12. Callbacks Are Free of panic!

Requirement: Callback methods should never use panic! or cause panics. Use proper error handling instead.

Why it matters:

  • Panics can leave contract in inconsistent state
  • Prevents proper error recovery
  • May cause user fund loss.

How to verify: Search codebase for panic! in callback methods and replace with proper error handling.

13. Callbacks Have Sufficient GAS

Requirement: All callbacks must be allocated enough GAS to execute completely, including any refunds or state updates.

Why it matters:

  • Prevents partial execution
  • Ensures refunds can complete
  • Avoids stuck transactions.

How to verify: Calculate GAS needs for callback operations and ensure sufficient allocation.

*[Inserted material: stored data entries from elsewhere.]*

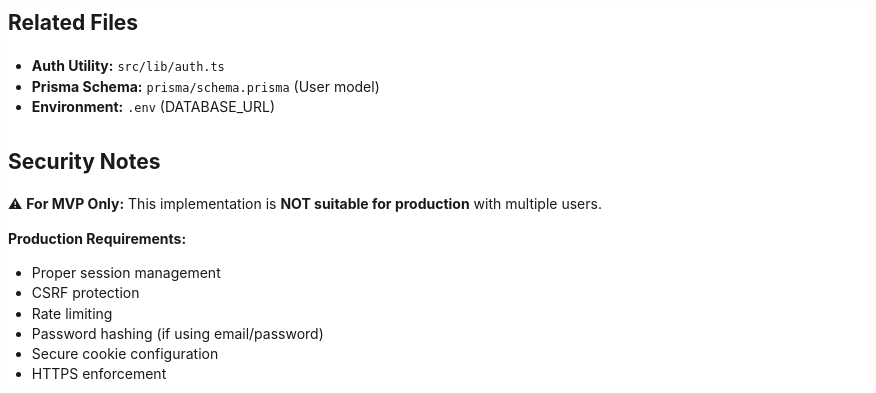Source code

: ## Related Files

- **Auth Utility:** `src/lib/auth.ts`
- **Prisma Schema:** `prisma/schema.prisma` (User model)
- **Environment:** `.env` (DATABASE_URL)

## Security Notes

⚠️ **For MVP Only:** This implementation is **NOT suitable for production** with multiple users.

**Production Requirements:**
- Proper session management
- CSRF protection
- Rate limiting
- Password hashing (if using email/password)
- Secure cookie configuration
- HTTPS enforcement

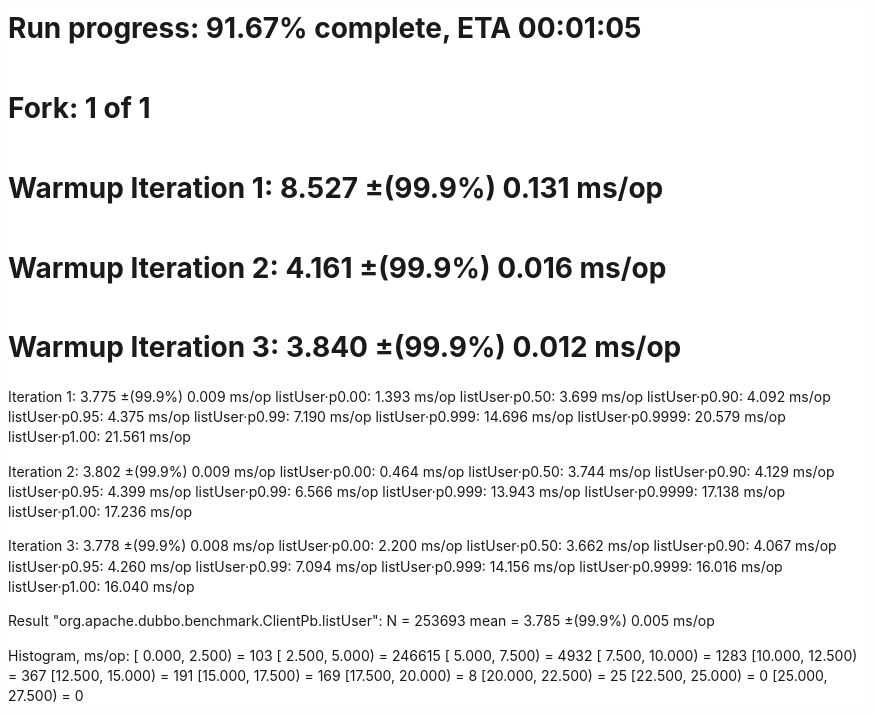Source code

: # Run progress: 91.67% complete, ETA 00:01:05
# Fork: 1 of 1
# Warmup Iteration   1: 8.527 ±(99.9%) 0.131 ms/op
# Warmup Iteration   2: 4.161 ±(99.9%) 0.016 ms/op
# Warmup Iteration   3: 3.840 ±(99.9%) 0.012 ms/op
Iteration   1: 3.775 ±(99.9%) 0.009 ms/op
                 listUser·p0.00:   1.393 ms/op
                 listUser·p0.50:   3.699 ms/op
                 listUser·p0.90:   4.092 ms/op
                 listUser·p0.95:   4.375 ms/op
                 listUser·p0.99:   7.190 ms/op
                 listUser·p0.999:  14.696 ms/op
                 listUser·p0.9999: 20.579 ms/op
                 listUser·p1.00:   21.561 ms/op

Iteration   2: 3.802 ±(99.9%) 0.009 ms/op
                 listUser·p0.00:   0.464 ms/op
                 listUser·p0.50:   3.744 ms/op
                 listUser·p0.90:   4.129 ms/op
                 listUser·p0.95:   4.399 ms/op
                 listUser·p0.99:   6.566 ms/op
                 listUser·p0.999:  13.943 ms/op
                 listUser·p0.9999: 17.138 ms/op
                 listUser·p1.00:   17.236 ms/op

Iteration   3: 3.778 ±(99.9%) 0.008 ms/op
                 listUser·p0.00:   2.200 ms/op
                 listUser·p0.50:   3.662 ms/op
                 listUser·p0.90:   4.067 ms/op
                 listUser·p0.95:   4.260 ms/op
                 listUser·p0.99:   7.094 ms/op
                 listUser·p0.999:  14.156 ms/op
                 listUser·p0.9999: 16.016 ms/op
                 listUser·p1.00:   16.040 ms/op



Result "org.apache.dubbo.benchmark.ClientPb.listUser":
  N = 253693
  mean =      3.785 ±(99.9%) 0.005 ms/op

  Histogram, ms/op:
    [ 0.000,  2.500) = 103 
    [ 2.500,  5.000) = 246615 
    [ 5.000,  7.500) = 4932 
    [ 7.500, 10.000) = 1283 
    [10.000, 12.500) = 367 
    [12.500, 15.000) = 191 
    [15.000, 17.500) = 169 
    [17.500, 20.000) = 8 
    [20.000, 22.500) = 25 
    [22.500, 25.000) = 0 
    [25.000, 27.500) = 0 
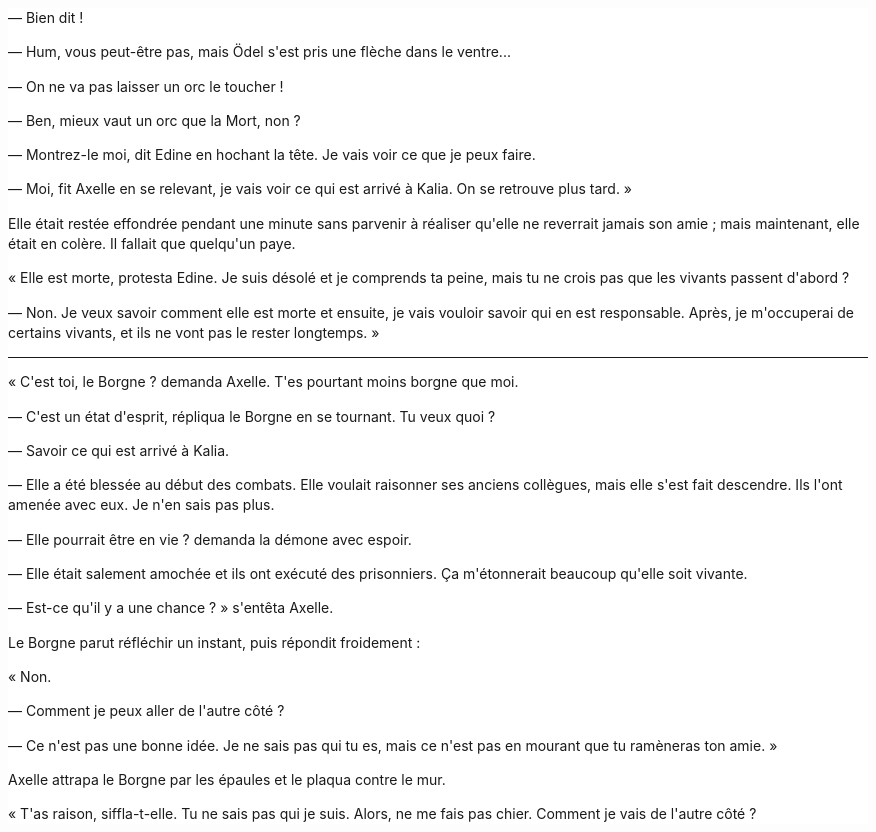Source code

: — Bien dit ! 

— Hum, vous peut-être pas, mais Ödel s'est pris
une flèche dans le ventre...

— On ne va pas laisser un orc le toucher !

— Ben, mieux vaut un orc que la Mort, non ?

— Montrez-le moi, dit Edine en hochant la tête. Je vais voir ce que
je peux faire. 

— Moi, fit Axelle en se relevant, je vais voir ce qui est arrivé à
Kalia. On se retrouve plus tard. »

Elle était restée effondrée pendant une minute sans parvenir à
réaliser qu'elle ne reverrait jamais son amie ; mais maintenant, elle
était en colère. Il fallait que quelqu'un paye.

« Elle est morte, protesta Edine. Je suis désolé et je comprends ta
peine, mais tu ne crois pas que les vivants passent d'abord ?

— Non. Je veux savoir comment elle est morte et ensuite, je vais
vouloir savoir qui en est responsable. Après, je m'occuperai
de certains vivants, et ils ne vont pas le rester longtemps. »


*****


« C'est toi, le Borgne ? demanda Axelle. T'es pourtant moins
  borgne que moi. 

— C'est un état d'esprit, répliqua le Borgne en se tournant. Tu veux
quoi ?

— Savoir ce qui est arrivé à Kalia.

— Elle a été blessée au début des combats. Elle voulait raisonner
ses anciens collègues, mais elle s'est fait descendre. Ils l'ont
amenée avec eux. Je n'en sais pas plus.

— Elle pourrait être en vie ? demanda la démone avec espoir. 

— Elle était salement amochée et ils ont exécuté des
prisonniers. Ça m'étonnerait beaucoup qu'elle soit vivante.

— Est-ce qu'il y a une chance ? » s'entêta Axelle. 

Le Borgne parut réfléchir un instant, puis répondit froidement : 

« Non.

— Comment je peux aller de l'autre côté ?

— Ce n'est pas une bonne idée. Je ne sais pas qui tu es, mais ce
n'est pas en mourant que tu ramèneras ton amie. »

Axelle attrapa le Borgne par les épaules et le plaqua contre le mur.

« T'as raison, siffla-t-elle. Tu ne sais pas qui je suis. Alors,
  ne me fais pas chier. Comment je vais de l'autre côté ?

14. Contract Not Left in Exploitable State Between Call and Callback

Requirement: Between a cross-contract call and its callback, the contract must not be in a state that can be exploited by other transactions.

Why it matters:

  • Prevents reentrancy attacks
  • Ensures state consistency
  • Protects against race conditions.

How to verify: Review state changes - ensure critical updates happen in callbacks, not before external calls.

Additional Security Considerations

Beyond this checklist, also consider:

  • Input validation - Validate all user inputs
  • Access control - Verify caller permissions
  • Economic security - Ensure economic incentives are correct
  • Testing - Comprehensive test coverage
  • Code review - External security review
  • Monitoring - Post-deployment monitoring